Допишите следующую часть текста о том, как пресса освещала чеченский конфликт, начав сразу после его последнего предложения.
━━━━━ Фрагмент документа ━━━━━
Чеченский кризис в очередной раз продемонстрировал российской общественности, что «четвертая власть» в нашей стране куда сильнее и даже могущественнее исполнительной, законодательной и судебной властей. Именно она вместо «объективного отражения общественного мнения взялась за решительное и массированное его формирование и в очередной раз доказала, что телевидение, радио и пресса – это самостоятельная политическая сила, диктующая стране не только концепцию государственного строительства, но и формы, методы его осуществления»[32].
Реакция населения на чеченский конфликт, особенности его отражения в средствах массовой информации стали предметом исследования, проведенного в 1995 г. Всероссийским институтом печати и массовой информации. Социологические исследования свидетельствовали о «провале информационно-пропагандистского освещения чеченских событий»[33]. Выделяется две причины этого провала. Во-первых, очевидное падение интереса населения к политическим проблемам вообще (57% москвичей ответили, что не следят вовсе или следят не очень внимательно за событиями в Чечне). Во-вторых, в СМИ не появилось заблаговременно аналитических материалов, раскрывающих сложную ситуацию в Чечне и необходимость разрешения возникшего конфликта. Следовательно, общественное мнение не было готово к такому повороту дела. Начало военной акции стало полной неожиданностью для большинства россиян.
Сергей Кара-Мурза провел анализ западной прессы на предмет того, что она пишет о Чечне, и сделал такие выводы: «Судя по масштабу всей кампании прессы, война в Чечне занимает в глобальной политике гораздо более важное место, чем мы думаем у себя дома. Видно, ее предполагают превратить в добивающий Россию удар… Чечне с первых же чисел декабря отводят по целой странице в ведущих газетах – вещь небывалая. Важный факт: демпресса и ТВ в Москве умалчивают о той роли, какую придает Чечне западная пропаганда»[34]. Согласно утверждению публициста Кара-Мурзы, вся западная пресса безоговорочно занимает сторону Дудаева, газеты представляют Чечню ареной войны христиан против мусульман и к тому же, идеализируя Дудаева, пресса фальсифицирует факты. Говорится: «Дудаев победил на выборах 27 октября 1991 г., получив 90,1% голосов… но Москва не признала первых демократических выборов в Чечне»[35].
Война на Западе представляется этнической – русские против чеченцев, и имперской – огромная Россия против маленького народа горцев. Ни слова нетни о национальном составе Чечни, ни о способе сосуществования народов на Кавказе. Кара-Мурза сделал вывод, что чеченская трагедия России, согласно западной прессе, – «хорошо разыгранный спектакль. Актеры – Ельцин и Дудаев, Шахрай и Ковалевы, Клинтон и Ле Карре – вроде бы не связаны друг с другом, каждый играет свою роль. Но следуют одной невидимой нам дирижерской палочке»[36].
━━━━━ Записанные сведения ━━━━━
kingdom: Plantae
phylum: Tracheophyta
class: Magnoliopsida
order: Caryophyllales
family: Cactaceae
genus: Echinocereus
━━━━━
Письменный ответ ::
Чеченский конфликт внес существенные изменения в противостояние СМИ. Демократические издания, забыв о своих недавних противниках – газетах «Завтра», «Советская Россия», нашли новый объект для массированного «обстрела» – правительственную «Российскую газету», о позиции которой мы уже говорили. Она в отличие от других изданий, включая и патриотические, и коммунистические, поддержала действия президента и федеральных войск, направленные на разгром дудаевских боевиков. «Московский комсомолец» заявил, что вся нация безоговорочно осудила «чеченскую авантюру», одна лишь «Российская газета» противостоит всей нации. А.Н. Яковлев в интервью «Радио Свобода» «квалифицировал «Российскую газету» как профашистское издание и самую лживую газету в стране» (цит. по: Грабельников А.А. Русская журналистика на рубеже тысячелетий. Итоги и перспективы: Монография. М., 2000. С. 164.).
Часть публикаций отечественных СМИ носила раньше откровенно провокационный характер. Например, журналист мог популярно объяснить призывникам, как уклониться от воинской службы с минимальной ответственностью за содеянное. Также можно вспомнить телерепортажи НТВ о том, как хорошо российским солдатам в плену у дудаевских боевиков: их здесь не бьют, кормят горячей пищей, разрешают писать письма матерям, чтобы те приехали и забрали домой своих сыновей[37].
Когда же центральная власть в лице Президента РФ решила в конце концов приостановить распад страны и направила в «независимую» Чечню войска, верные до этой поры демократические СМИ вдруг в одночасье стали оппозиционными. Они решились на такие действия, на какие не пошли бы самые «одиозные с точки зрения официальных властей оппозиционные коммунистические и патриотические издания»[38]. Телевидение – НТВ, РТР увеличили показ количества митингов в поддержку Чечни, даже если их участники составляли несколько десятков человек. Выступление на одном из митингов В.Новодворской, которая призывала москвичей собирать деньги на вооружение чеченских ополченцев и которая утверждала, что дезертирство – святой долг каждого уважающего себя гражданина России, информационная программа на канале «2х2» показывала каждый час в течение всего дня[39].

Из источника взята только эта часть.